Festivalin tarihini 3-4 ay öncesinden ilan ettiklerinde biz de seyahat programımızı oluşturuyoruz, uzun zamandır Maramureş’e gelmeyi planlıyoruz ama festivale özellikle denk getirmek istediğimizden öteliyorduk. İstanbul’dan Cluj Napoca’ya gelişimizin ertesi günü rotamızdaki ilk köy olan Breb’e doğru yola çıkıyoruz, aslında 3-4 saatte tamamlayacağımız yolculuk molalarla neredeyse 6 saati buluyor. Tadına doyamadığımızdan mı açlığımızı bastırmadığından mı bilemiyorum ama yol kenarındaki elma ağaçlarından topladığımız kırmızı elmaları yiyoruz. Öyle abartıyoruz ki, arabadan dahi inmeden camdan elimizi uzatıp topluyoruz…

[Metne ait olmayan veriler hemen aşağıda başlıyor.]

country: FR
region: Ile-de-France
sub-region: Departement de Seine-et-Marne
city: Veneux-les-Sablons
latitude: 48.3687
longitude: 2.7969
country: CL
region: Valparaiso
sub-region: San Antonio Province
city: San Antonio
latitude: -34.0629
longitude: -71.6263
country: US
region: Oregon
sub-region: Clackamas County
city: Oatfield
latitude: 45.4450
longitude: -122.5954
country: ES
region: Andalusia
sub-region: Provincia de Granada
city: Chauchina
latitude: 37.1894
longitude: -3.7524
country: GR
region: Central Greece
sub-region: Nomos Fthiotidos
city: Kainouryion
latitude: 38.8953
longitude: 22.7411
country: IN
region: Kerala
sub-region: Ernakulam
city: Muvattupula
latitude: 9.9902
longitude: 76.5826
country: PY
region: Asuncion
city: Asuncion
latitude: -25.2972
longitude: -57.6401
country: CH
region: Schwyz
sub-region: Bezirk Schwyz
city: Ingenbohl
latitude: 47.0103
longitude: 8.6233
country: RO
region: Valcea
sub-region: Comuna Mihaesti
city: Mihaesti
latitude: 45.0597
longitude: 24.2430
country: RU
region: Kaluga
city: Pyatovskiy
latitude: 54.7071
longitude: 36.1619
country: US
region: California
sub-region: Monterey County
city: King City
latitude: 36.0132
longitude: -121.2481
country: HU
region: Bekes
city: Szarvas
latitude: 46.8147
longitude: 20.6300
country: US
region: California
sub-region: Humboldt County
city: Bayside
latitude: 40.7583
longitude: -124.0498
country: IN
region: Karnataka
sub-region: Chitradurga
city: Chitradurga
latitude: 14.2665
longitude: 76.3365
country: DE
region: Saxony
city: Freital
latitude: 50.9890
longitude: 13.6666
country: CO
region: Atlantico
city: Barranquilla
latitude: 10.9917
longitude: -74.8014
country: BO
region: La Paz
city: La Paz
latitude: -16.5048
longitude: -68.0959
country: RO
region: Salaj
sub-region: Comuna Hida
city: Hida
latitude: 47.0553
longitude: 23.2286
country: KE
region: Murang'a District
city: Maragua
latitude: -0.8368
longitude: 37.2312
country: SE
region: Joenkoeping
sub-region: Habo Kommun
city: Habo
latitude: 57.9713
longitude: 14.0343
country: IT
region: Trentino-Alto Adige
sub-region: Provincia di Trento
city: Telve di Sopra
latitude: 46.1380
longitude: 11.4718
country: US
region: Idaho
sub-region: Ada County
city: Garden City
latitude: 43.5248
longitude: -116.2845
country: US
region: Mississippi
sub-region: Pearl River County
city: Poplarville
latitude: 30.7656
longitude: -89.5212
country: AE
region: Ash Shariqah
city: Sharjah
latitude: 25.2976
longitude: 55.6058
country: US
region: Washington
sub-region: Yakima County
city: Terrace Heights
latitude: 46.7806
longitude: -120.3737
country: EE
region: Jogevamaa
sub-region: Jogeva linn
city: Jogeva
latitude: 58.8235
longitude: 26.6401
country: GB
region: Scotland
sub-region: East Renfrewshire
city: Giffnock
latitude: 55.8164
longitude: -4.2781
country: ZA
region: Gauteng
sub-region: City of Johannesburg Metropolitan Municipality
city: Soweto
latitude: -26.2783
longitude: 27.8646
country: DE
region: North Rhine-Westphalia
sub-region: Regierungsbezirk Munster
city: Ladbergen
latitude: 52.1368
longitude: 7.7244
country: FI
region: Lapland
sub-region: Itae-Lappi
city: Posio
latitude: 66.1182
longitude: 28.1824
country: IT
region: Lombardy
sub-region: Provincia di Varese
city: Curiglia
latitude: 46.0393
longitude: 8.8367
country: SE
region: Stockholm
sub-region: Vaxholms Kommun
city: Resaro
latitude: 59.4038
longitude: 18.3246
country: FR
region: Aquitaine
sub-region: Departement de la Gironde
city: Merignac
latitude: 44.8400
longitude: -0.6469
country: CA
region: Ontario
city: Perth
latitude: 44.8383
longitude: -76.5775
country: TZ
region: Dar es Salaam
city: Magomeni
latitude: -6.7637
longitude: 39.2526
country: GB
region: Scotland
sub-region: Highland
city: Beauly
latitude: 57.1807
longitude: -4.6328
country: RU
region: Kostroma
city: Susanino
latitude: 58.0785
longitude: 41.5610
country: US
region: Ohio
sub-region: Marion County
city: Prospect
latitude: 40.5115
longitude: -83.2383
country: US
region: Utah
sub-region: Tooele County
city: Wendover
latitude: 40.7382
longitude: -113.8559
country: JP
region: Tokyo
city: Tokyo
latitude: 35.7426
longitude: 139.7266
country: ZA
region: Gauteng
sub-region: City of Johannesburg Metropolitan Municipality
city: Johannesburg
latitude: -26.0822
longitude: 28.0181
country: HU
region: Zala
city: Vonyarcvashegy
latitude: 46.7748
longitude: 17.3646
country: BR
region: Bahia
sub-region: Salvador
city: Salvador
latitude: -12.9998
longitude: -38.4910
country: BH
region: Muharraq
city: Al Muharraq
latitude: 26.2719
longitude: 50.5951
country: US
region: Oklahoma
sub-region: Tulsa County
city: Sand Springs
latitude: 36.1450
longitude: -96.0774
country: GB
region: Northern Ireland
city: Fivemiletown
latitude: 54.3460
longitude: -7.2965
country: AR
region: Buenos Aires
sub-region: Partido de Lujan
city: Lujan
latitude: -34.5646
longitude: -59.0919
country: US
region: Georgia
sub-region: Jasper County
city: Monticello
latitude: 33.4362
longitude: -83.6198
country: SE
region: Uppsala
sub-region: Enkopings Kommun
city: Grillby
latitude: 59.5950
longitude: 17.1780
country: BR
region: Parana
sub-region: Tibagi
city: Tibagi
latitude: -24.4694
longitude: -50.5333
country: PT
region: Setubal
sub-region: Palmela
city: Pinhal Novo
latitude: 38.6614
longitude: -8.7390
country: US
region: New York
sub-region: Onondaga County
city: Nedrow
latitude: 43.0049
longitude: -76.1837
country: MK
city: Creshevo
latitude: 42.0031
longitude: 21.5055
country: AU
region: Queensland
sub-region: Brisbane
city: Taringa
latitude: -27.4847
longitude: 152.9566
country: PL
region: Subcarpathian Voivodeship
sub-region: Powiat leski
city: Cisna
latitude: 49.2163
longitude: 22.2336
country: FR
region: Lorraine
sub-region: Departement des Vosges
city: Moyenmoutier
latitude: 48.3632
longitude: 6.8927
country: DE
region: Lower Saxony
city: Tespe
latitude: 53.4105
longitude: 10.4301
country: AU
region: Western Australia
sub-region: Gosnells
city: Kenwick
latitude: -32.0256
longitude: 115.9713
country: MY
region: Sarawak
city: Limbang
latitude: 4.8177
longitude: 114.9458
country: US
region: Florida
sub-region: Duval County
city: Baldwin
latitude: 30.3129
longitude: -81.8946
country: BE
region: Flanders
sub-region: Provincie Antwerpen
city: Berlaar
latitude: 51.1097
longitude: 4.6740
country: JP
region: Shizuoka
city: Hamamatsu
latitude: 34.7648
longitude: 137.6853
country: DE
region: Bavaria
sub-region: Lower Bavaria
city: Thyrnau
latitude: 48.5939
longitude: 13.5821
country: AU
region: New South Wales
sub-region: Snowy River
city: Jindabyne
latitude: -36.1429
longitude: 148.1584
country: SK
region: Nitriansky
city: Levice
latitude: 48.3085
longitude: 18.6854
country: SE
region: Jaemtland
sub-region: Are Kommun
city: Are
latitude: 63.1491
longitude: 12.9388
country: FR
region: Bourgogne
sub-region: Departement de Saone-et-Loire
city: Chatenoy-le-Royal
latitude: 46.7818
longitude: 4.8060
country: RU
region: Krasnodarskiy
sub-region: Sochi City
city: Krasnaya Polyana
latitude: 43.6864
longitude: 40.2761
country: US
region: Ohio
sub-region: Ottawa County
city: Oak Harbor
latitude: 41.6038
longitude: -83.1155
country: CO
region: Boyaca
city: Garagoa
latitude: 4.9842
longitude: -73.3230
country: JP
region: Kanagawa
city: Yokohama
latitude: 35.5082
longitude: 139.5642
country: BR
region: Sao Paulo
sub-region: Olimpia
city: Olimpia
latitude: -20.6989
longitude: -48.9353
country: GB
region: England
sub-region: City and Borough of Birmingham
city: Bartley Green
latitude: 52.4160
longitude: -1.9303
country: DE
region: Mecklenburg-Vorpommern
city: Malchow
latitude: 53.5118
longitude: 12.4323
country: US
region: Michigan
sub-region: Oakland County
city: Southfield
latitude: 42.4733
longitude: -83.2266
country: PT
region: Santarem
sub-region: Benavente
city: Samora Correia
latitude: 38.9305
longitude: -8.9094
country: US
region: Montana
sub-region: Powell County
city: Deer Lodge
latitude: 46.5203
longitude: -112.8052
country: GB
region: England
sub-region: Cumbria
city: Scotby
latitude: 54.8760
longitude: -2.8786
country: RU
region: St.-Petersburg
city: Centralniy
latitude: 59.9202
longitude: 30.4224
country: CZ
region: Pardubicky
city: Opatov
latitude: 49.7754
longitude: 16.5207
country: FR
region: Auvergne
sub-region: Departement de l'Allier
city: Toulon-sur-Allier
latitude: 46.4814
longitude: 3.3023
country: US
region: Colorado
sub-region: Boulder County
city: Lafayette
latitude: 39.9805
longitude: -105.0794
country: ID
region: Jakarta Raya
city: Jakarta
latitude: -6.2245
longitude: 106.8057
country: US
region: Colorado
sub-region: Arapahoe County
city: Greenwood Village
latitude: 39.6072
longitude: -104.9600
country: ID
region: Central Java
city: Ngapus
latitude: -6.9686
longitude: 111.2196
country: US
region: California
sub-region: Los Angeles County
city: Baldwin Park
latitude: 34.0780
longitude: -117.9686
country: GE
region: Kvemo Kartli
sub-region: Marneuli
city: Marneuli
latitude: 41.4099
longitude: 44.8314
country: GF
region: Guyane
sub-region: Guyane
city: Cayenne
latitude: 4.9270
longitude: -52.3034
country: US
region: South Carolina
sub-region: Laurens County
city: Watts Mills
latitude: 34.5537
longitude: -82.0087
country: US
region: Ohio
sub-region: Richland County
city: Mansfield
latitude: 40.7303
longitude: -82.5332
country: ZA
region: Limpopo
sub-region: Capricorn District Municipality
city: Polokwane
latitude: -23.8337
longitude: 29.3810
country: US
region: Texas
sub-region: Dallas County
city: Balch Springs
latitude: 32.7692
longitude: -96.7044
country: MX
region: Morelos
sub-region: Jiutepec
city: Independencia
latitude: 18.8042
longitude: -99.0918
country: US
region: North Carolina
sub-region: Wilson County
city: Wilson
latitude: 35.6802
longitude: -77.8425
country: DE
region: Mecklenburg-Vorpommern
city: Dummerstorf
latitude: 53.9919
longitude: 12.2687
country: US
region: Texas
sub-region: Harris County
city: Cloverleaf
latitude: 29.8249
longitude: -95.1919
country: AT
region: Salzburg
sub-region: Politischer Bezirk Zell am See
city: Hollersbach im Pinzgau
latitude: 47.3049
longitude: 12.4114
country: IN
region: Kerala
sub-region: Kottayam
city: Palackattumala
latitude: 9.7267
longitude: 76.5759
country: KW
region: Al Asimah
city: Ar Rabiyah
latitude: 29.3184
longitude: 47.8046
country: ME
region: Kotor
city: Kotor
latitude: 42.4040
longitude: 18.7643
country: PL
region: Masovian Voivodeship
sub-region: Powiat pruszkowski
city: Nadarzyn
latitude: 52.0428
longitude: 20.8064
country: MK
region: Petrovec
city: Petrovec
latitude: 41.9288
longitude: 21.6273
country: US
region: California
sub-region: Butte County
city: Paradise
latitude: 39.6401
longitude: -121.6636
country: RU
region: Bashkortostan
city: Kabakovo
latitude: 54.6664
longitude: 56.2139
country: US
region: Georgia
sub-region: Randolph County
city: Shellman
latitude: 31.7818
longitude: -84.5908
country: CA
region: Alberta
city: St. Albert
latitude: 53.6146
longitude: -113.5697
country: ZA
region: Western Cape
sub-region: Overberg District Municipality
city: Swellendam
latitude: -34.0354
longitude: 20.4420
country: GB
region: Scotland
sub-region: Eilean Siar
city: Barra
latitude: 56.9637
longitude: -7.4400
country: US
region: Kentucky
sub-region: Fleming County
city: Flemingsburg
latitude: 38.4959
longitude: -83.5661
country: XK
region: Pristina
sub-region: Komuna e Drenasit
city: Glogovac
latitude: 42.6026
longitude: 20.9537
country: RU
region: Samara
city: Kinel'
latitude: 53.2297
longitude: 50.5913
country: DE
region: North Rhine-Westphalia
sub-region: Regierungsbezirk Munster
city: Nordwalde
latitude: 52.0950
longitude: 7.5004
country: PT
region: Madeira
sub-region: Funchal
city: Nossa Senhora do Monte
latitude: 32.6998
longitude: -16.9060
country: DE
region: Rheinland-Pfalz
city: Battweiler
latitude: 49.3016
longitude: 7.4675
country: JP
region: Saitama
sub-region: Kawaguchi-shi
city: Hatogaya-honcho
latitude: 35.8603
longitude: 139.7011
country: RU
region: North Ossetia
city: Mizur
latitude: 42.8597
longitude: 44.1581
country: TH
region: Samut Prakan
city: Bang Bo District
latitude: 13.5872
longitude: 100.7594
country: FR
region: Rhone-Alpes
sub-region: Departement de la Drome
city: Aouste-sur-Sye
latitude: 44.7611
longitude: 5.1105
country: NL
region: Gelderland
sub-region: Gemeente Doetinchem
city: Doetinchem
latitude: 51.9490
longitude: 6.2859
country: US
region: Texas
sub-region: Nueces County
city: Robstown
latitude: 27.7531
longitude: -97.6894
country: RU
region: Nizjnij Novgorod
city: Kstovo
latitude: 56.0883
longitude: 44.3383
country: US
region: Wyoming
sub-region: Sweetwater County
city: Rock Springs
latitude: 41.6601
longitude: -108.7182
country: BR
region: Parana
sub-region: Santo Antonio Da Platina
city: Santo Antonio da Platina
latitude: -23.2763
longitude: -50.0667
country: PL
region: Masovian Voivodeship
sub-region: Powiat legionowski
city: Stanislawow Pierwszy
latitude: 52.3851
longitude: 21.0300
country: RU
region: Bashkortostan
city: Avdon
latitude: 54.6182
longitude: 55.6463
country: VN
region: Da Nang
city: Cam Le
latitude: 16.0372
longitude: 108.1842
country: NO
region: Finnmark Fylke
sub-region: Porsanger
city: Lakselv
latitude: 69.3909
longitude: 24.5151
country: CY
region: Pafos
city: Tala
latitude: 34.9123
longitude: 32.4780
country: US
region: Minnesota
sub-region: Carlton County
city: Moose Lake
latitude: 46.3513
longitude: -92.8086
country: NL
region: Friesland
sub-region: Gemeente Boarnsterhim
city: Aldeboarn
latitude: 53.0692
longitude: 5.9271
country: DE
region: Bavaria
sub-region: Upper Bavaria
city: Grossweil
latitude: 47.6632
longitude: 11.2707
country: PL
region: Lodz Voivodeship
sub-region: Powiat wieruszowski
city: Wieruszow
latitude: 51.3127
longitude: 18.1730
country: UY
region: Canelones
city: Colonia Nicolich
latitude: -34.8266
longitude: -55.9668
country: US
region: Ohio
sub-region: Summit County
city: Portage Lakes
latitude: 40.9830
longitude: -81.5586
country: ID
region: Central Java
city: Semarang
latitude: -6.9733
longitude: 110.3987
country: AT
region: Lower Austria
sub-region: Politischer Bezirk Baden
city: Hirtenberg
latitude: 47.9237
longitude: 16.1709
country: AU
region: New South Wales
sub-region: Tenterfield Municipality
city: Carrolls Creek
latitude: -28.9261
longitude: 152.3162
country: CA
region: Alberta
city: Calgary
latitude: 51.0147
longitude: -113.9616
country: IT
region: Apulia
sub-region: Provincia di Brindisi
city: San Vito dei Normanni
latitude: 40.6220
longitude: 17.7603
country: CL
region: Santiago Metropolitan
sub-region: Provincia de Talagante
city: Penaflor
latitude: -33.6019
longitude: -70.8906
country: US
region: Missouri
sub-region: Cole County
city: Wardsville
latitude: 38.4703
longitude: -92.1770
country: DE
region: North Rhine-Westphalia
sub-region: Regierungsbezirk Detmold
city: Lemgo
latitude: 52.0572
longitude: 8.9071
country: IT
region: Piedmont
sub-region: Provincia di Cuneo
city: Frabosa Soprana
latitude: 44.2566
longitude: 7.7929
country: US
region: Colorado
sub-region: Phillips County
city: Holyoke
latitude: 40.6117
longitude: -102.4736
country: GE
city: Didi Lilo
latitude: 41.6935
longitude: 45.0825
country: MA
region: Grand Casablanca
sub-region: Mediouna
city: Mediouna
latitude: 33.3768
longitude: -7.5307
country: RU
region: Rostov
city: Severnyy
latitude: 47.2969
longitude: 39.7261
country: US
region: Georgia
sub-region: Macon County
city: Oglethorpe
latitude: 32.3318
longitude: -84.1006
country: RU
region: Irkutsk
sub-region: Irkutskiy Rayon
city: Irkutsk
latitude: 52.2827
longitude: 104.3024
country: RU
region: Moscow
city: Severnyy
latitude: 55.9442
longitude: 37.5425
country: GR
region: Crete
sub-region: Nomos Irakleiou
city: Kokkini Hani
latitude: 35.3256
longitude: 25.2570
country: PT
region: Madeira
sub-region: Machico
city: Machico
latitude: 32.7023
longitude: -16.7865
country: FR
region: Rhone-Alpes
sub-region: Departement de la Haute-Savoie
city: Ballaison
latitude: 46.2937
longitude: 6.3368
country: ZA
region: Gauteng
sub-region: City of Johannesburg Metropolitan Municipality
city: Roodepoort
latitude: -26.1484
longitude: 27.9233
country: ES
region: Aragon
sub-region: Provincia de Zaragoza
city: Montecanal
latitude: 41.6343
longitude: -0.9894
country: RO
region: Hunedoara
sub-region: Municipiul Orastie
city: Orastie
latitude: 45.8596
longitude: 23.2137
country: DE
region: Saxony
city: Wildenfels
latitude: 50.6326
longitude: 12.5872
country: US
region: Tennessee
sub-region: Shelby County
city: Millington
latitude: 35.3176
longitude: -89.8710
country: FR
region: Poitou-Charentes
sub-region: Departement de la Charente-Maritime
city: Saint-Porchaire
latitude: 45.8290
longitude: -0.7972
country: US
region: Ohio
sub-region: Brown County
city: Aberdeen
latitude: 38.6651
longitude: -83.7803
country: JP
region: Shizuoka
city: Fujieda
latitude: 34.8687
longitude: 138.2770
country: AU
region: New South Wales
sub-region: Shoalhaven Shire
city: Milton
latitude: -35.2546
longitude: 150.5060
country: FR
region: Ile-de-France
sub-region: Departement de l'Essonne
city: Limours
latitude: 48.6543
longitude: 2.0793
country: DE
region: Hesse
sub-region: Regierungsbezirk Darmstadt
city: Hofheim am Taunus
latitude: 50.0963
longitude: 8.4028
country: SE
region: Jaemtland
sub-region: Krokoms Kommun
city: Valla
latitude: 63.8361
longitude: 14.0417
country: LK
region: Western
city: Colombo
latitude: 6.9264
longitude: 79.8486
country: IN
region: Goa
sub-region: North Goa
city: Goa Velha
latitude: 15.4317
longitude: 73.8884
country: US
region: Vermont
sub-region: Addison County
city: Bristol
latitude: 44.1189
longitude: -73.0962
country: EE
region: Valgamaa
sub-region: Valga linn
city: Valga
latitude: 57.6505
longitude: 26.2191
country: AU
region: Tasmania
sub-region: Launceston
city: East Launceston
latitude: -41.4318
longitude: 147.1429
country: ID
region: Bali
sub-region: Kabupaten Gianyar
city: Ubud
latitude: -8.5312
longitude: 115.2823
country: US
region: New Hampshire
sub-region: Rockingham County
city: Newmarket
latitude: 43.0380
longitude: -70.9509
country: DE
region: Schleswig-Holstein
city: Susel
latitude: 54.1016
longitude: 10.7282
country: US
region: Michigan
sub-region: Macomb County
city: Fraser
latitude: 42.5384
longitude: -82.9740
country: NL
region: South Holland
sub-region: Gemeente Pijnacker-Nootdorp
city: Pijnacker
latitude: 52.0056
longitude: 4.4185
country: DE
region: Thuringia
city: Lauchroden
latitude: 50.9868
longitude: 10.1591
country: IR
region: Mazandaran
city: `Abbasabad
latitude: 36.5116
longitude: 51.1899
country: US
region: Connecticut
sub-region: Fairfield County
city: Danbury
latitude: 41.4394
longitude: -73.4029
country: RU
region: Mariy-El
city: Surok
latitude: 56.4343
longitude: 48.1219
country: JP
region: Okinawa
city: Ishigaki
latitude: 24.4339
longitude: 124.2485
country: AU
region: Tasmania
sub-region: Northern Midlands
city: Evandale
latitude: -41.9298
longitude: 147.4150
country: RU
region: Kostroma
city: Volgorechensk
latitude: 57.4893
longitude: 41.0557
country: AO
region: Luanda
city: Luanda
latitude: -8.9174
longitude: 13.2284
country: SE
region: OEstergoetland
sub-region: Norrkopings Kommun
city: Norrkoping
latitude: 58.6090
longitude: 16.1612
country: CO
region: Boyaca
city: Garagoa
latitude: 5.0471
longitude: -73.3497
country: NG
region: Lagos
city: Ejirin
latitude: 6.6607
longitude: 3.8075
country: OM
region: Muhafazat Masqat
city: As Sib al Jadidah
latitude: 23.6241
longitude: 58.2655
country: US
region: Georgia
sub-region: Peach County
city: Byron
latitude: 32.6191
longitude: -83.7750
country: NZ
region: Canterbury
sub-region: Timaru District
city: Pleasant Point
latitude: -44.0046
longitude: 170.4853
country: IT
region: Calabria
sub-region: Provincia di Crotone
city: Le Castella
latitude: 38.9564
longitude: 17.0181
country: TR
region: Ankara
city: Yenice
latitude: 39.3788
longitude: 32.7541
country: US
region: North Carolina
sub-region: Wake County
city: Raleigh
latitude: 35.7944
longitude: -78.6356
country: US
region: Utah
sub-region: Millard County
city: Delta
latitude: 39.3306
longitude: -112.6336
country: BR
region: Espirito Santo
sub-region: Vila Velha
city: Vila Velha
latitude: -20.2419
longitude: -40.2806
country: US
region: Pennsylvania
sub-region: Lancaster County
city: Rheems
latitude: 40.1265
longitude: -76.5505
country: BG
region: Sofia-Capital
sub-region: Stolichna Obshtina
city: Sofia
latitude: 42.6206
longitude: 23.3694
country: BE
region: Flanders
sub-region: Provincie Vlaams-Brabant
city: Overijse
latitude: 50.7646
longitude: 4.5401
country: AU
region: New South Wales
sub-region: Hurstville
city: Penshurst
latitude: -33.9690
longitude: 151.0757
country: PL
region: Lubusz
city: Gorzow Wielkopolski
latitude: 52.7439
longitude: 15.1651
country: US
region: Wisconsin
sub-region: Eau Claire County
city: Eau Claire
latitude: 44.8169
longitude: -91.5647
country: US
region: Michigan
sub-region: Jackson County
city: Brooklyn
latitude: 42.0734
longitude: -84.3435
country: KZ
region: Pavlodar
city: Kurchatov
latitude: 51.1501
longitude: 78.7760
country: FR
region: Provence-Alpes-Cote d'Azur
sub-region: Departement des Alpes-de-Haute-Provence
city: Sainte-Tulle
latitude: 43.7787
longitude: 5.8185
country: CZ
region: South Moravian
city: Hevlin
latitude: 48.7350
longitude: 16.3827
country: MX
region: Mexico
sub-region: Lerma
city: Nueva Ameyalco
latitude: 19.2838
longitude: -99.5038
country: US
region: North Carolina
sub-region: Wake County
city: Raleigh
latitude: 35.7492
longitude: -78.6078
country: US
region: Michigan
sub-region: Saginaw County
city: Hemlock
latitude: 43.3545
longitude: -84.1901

Breb Köyü sen cennetten bir köşe misin…
Maramureş bölgesinde kalacağımız ilk köy Breb, ayrıca köy festivaline de katılmayı amaçlayarak seçiyoruz Breb’i… Köylerin girişinde kocaman ahşap bir tak oluyor, köyün kapısı şeklinde… Breb Köyü’nün kapısından geçtiğimizde cennete düşüyoruz adeta, inanılmaz sevimli, yeşil, doğal… Maramureş için anlattığım tanımlamaları Breb’de görüyoruz. Kalacağımız B&B pansiyonu buluyoruz, odamızı seçiyoruz, yağmurdan sonra çıkan gökkuşağının renklerini içimde hissedecek kadar mutluyum. Odalarımız o kadar güzel ki, bir gece değil çok gece kalabilirim burada. Duvarlarda asılı desenli havlular, kilimler, rengarenk tabaklar… Yatak miss gibi bembeyaz… Köyü biraz keşfedip akşam yemeğine dönüyoruz… İçtiğimiz holinkalardan olsa gerek yemek sonrası uyku bastırıyor ve yarınki festivali hayali ile erkenden yatıyoruz.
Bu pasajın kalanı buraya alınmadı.